I saw Anonymous on my day off, in an almost empty but palatial new movie theater in Yonkers.
Let me say from the start I am no fan of the “WS didn’t write the plays” theories. My major objection is to the Main Premise, with which the film starts off in its Prologue (and with which it doesn’t advance much further): the poorly educated son of a middle-class suburban glove-maker could not have had the mental or experiential bounty to bring forth the richness of these plays and poems. This accusation, reeking as it does of Good Old English Classism, reminds me of the thesis that the Egyptians couldn’t have built the pyramids because such backward people were incapable of doing so; it must have been aliens.

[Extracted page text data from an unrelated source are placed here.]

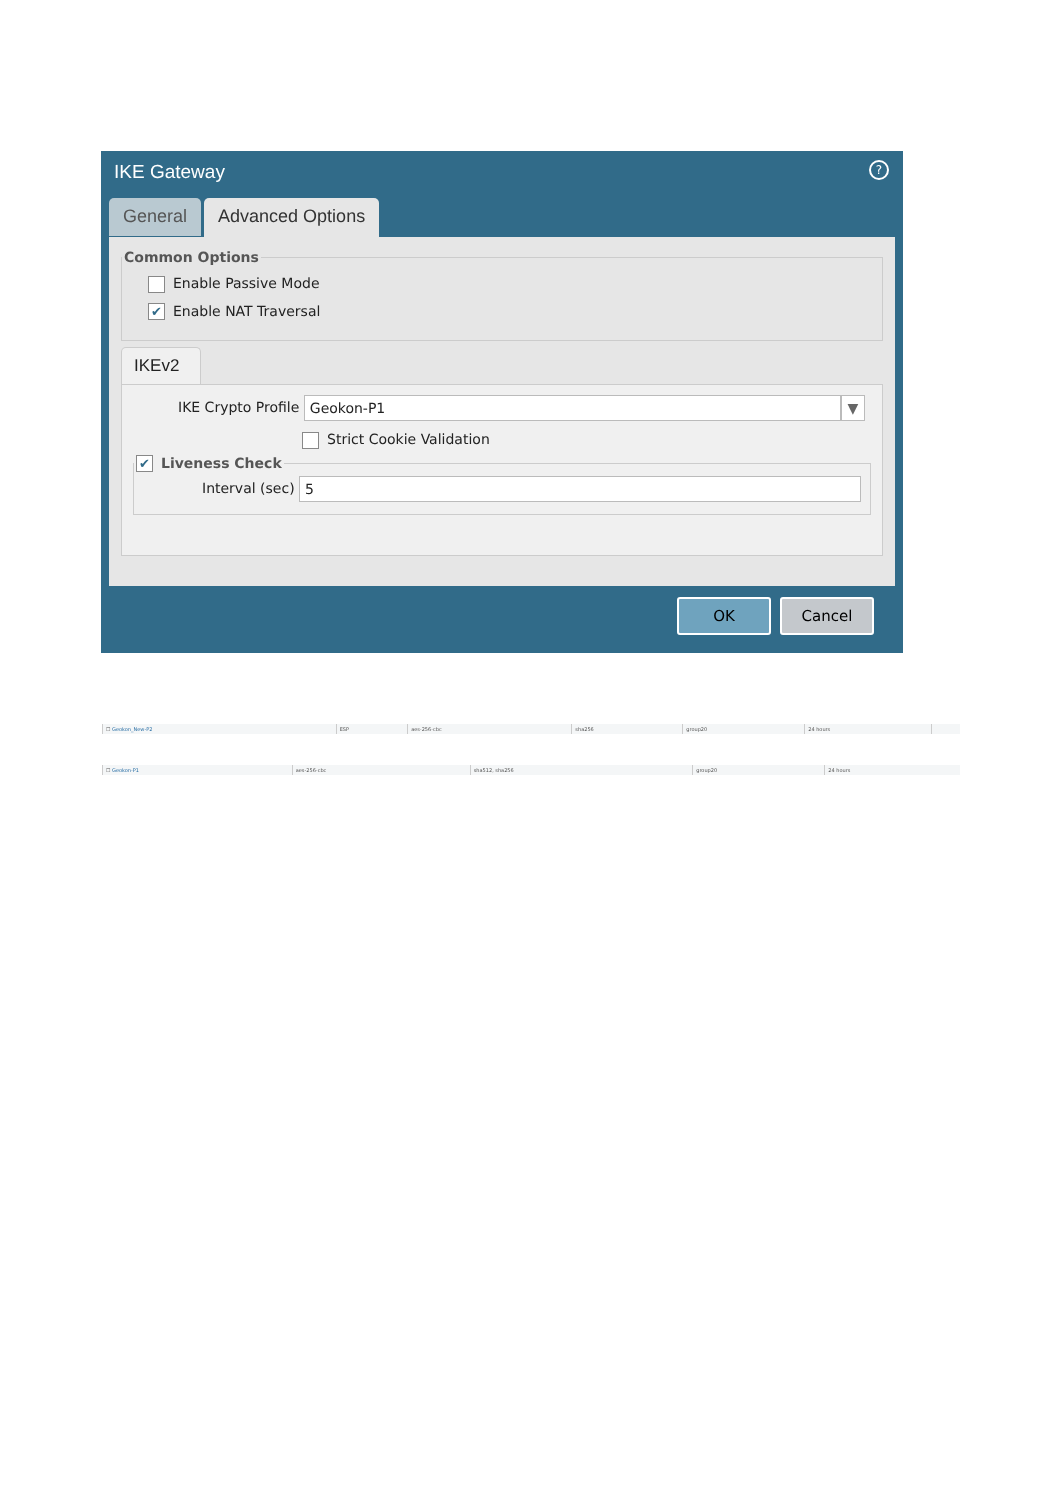IKE Gateway
?
General
Advanced Options
Common Options
Enable Passive Mode
✔ Enable NAT Traversal
IKEv2
IKE Crypto Profile Geokon-P1 ▼
Strict Cookie Validation
✔ Liveness Check
Interval (sec) 5
OK Cancel
| ☐ Geokon_New-P2 | ESP | aes-256-cbc | sha256 | group20 | 24 hours | |
| ☐ Geokon-P1 | aes-256-cbc | sha512, sha256 | group20 | 24 hours |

I utterly reject this premise because I was, in my former career, an actor. Actors with whom I have worked are among the most well-rounded and culturally well-informed people I know, as are not a few of the directors and playwrights. The upper-class English twits I’ve encountered over the years couldn’t hold a literary candle to some of my actor friends. I’ve sat backstage in dressing rooms with actors wiling away their off-stage moments doing the London Times crossword, or working on a monumental thesis on Finnegans Wake. In my undergraduate school, actors were treated to a superb course on “Theater in the Humanities” where faculty from across the college were brought in to lecture on the history, culture, science, literature, art and religion of the various eras in which plays were written and set — producing an enviably well-rounded liberal arts education that would put the specialists in other of those fields to shame. So don’t get me started on the impossibilist assertion in re WS’s capacity for brilliance. Oxford himself gives the verdict, of course, when he tells Jonson, “People like me don’t write plays.” Aristocrats are often the most boring and ill-informed people.
What about the film as film? Well, the underpinning “theory” and the attendant revisionist history aside, it was diverting and beautifully produced. Someone got the “secretary’s hand” down pat, and the costumes and CGI scenery were impressive. The use of the theatrical Prologue in the manner of Larry O’s Henry V was clever. The snippets of the Bard’s own words are inspiring and rather well spoken (Henry more than Hamlet, but I digress...). Vanessa Redgrave is as quirky and brilliant as ever, and there are other creditable performances.
But it is in how the film failed to make use of the ample possibilities of WS’s architectonic genius that it was most profoundly disappointing. One of the things WS was so brilliant at was the layering of multiple stories in parallel and counterpoint. Here we had two stories, both reflecting the issue of anonymity, running side by side: the authorship of the plays, and the “authorship” of the progeny of ER I. Yet this rich material just sits there, never truly woven together in the delightful way that WS could do, so that the great “A ha!” moment of revelation is more of a “Huh? Oh...” The things that ought to have clicked into place didn’t. There is little or no humor in the film, none of that brilliant interplay of “conceptual rhyme and rhythm” that carries you through scene upon scene. The time-shifting was not well handled (again, providing the audience with too few of the kinds of visual and verbal cues that would enable them immediately to know when was when and what, what — the very thing the Prologue of Henry V knows must take place in the viewers’ minds — and of course this lack is fatal to the story as the author intended it to be understood.
In short, it goes to show that not everyone can write with the genius of a Shakespeare — or perhaps even be aware of the technical aspects of what make Shakespeare’s plays so enduring: it isn’t just the stories, for goodness’ sake, or even the poetry, but the resonances and braided layers of a highly refined narrative art.